Au Moyen-âge
Une dépendance de l'Abbaye de la Chaise-Dieu
La ville de Grandson, proche d'Yverdon-les-Bains, est rythmée par deux grands monuments médiévaux, le château situé près des rives du lac, et l’ancien prieuré Saint-Jean-Baptiste, édifié au sommet de la colline et qui domine de son clocher toute l’agglomération.
Autour du château attesté au début du XIIe siècle, se constitua vraisemblablement le premier bourg favorisé ensuite sans doute par l’implantation de l’église.
L’église de Grandson apparaît dans la dépendance de l’abbaye auvergnate de La Chaise-Dieu en 1178.
Peu de documents, malheureusement, nous permettent de reconstituer l’histoire de l’origine du monastère et de son développement, fondé sans doute par la famille de Grandson, à une date inconnue.
Dès le XIIIe siècle, des difficultés économiques semblent surgir car on ne dénombre plus que cinq moines.
La refondation d'Othon de Grandson
Othon Ier de Grandson rétablit la situation et, afin d’élever le nombre de moines à treize, dote le prieuré d’une rente annuelle confortable. On dit en 1311 que le monastère a été magnifiquement «édifié» et «doté» et qu’il est amélioré de jour en jour. Ces travaux peuvent être identifiés avec le début des transformations gothiques des parties orientales de l’édifice, notamment la création de la chapelle nord, chapelle qui porte le vocable de Sainte-Marie-Madeleine.
La nef, encore romane, semble peu affectée par ces interventions, en tout cas dans ses structures principales.

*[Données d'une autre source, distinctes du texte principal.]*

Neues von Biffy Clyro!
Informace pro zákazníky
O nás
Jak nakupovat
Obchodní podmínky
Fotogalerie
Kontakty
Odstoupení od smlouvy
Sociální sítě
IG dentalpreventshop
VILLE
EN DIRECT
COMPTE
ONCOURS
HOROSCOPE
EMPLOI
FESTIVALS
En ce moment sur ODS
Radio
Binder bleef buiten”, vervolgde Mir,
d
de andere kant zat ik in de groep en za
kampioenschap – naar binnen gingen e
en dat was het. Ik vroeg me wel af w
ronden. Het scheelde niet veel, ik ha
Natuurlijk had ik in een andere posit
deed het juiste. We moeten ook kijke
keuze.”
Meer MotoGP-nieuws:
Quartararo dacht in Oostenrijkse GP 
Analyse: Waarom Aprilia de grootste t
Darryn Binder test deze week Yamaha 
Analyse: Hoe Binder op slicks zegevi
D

Au XVe siècle, en 1438, l’évêque Jean de Prangins autorise les habitants de Grandson à installer des fonts baptismaux dans l’église priorale. La chapelle Sainte-Marie-Madeleine, au nord, est dès lors consacrée à cet effet, et la ville de Grandson chargée de l’entretenir.

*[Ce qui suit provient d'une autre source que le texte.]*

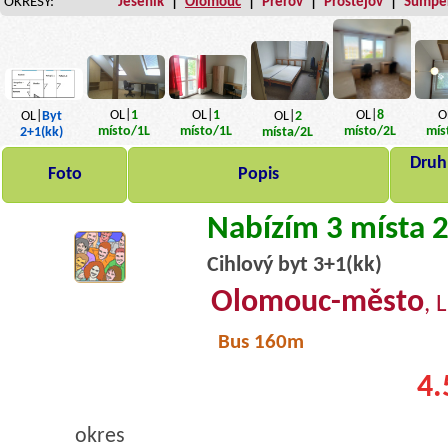
OKRESY:
Jeseník
|
Olomouc
|
Přerov
|
Prostějov
|
Šumpe
OL|
8
OL|
1
OL|
1
O
OL|
2
OL|
Byt
místo
/2L
místo
/1L
místo
/1L
mís
místa
/2L
2+1(kk)
Druh,
Foto
Popis
Nabízím 3 místa 
Cihlový byt 3+1(kk)
Olomouc-město
, 
Bus 160m
4.
okres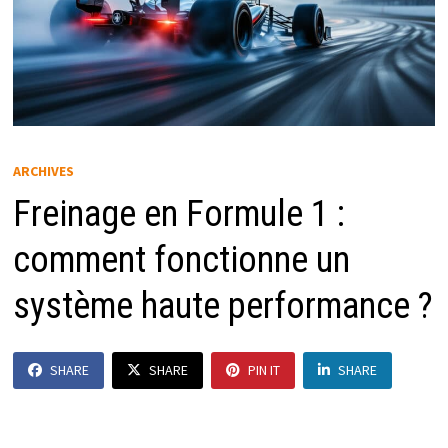
ARCHIVES
Freinage en Formule 1 :
comment fonctionne un
système haute performance ?
SHARE
SHARE
PIN IT
SHARE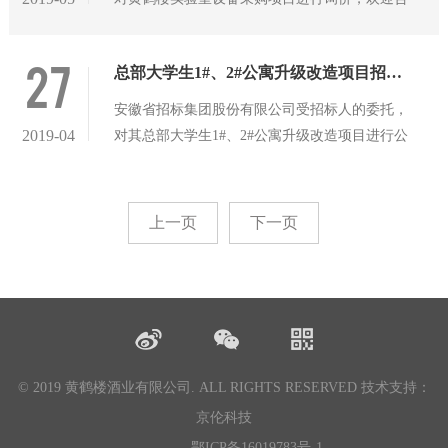
格的供应商积极参与，具体见下表： 一、报价单
格式： 序号 设备名称 型号型号 单位 数量 含
27
总部大学生1#、2#公寓升级改造项目招标公告
13%增值税单价 1 带顶空气相色谱仪 详见技术需
求 台
安徽省招标集团股份有限公司受招标人的委托，
2019-04
对其总部大学生1#、2#公寓升级改造项目进行公
开招标，欢迎满足要求的潜在投标人参加本项目
投标。 一、项目概况及招标内容 1、招标编号：
JG2019-10-**** 2、项目名称：总部大学生1#、
上一页
下一页
2#公寓升级改造项目 3、招标人名称：安徽古井
贡酒股份有限公司 4、资金来源：自筹，已落实
5、建设地点：安徽省亳州市古井镇 6、计划工
期：总工期暂定75日历天 7、标段划分：共划分
为1个标段 8、招标范围：招标范围为两栋大学生
公寓部分室内工程装饰及水电改造,共209间，分
© 2019 黄鹤楼酒业有限公司. ALL RIGHTS RESERVED
技术支持：
批改造，每批改造约20间。具体详见本
京伦科技
鄂ICP备16019783号-1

Le monastère au XVe siècle
À partir de la fin du XVe siècle, le monastère est dirigé par des prieurs commendataires qui ne résident plus sur place.
C’est le sacristain qui est chargé de la gestion et de l’entretien des bâtiments et c’est aussi probablement à partir de ce moment-là que les bâtiments commencent à se dégrader.

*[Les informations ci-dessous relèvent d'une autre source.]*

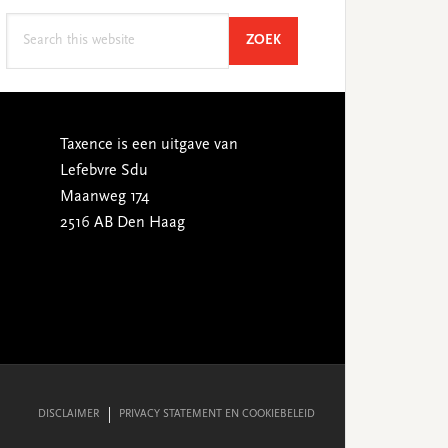
Search
SEARCH
ZOEK
this
website
Taxence is een uitgave van
Lefebvre Sdu
Maanweg 174
2516 AB Den Haag
DISCLAIMER
PRIVACY STATEMENT EN COOKIEBELEID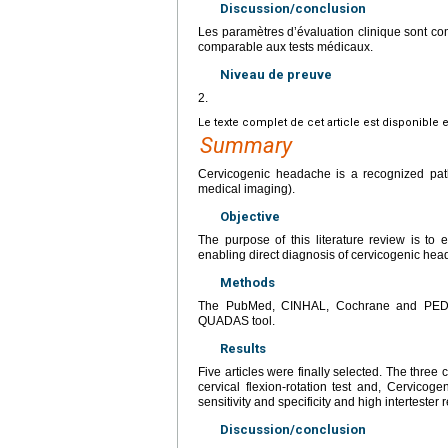
Discussion/conclusion
Les paramètres d’évaluation clinique sont com
comparable aux tests médicaux.
Niveau de preuve
2.
Le texte complet de cet article est disponible 
Summary
Cervicogenic headache is a recognized path
medical imaging).
Objective
The purpose of this literature review is to e
enabling direct diagnosis of cervicogenic hea
Methods
The PubMed, CINHAL, Cochrane and PEDro 
QUADAS tool.
Results
Five articles were finally selected. The three
cervical flexion-rotation test and, Cervico
sensitivity and specificity and high intertester re
Discussion/conclusion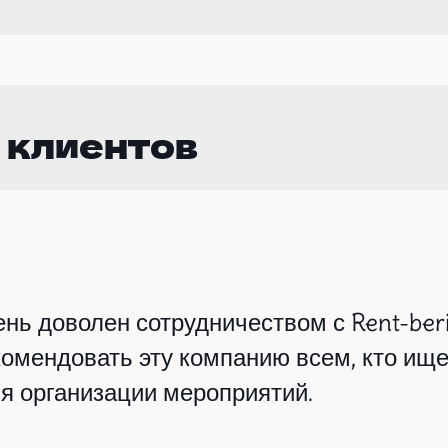
 клиентов
нь доволен сотрудничеством с Rent-beri
омендовать эту компанию всем, кто ище
я организации мероприятий.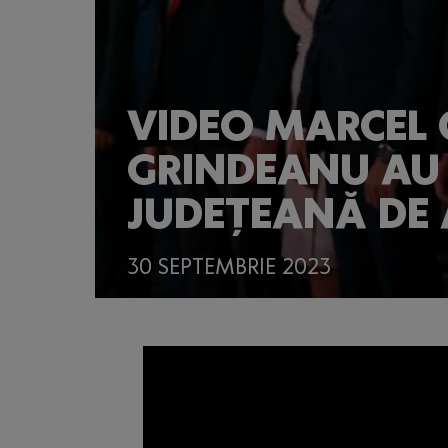
VIDEO MARCEL 
GRINDEANU AU 
JUDEȚEANĂ DE A
30 SEPTEMBRIE 2023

En 1476, le traité de Fribourg donne aux Confédérés les seigneuries de Grandson, Montagny-le-Corboz, Orbe et Echallens. Les deux premières forment le baillage de Grandson et sont offertes aux cantons de Berne et Fribourg en échange d’une indemnité donnée aux autres cantons. Dès lors, les baillis bernois et fribourgeois se succèdent au château, et les bâtiments n’appartenant pas à la commune sont entretenus à la fois par Berne et Fribourg.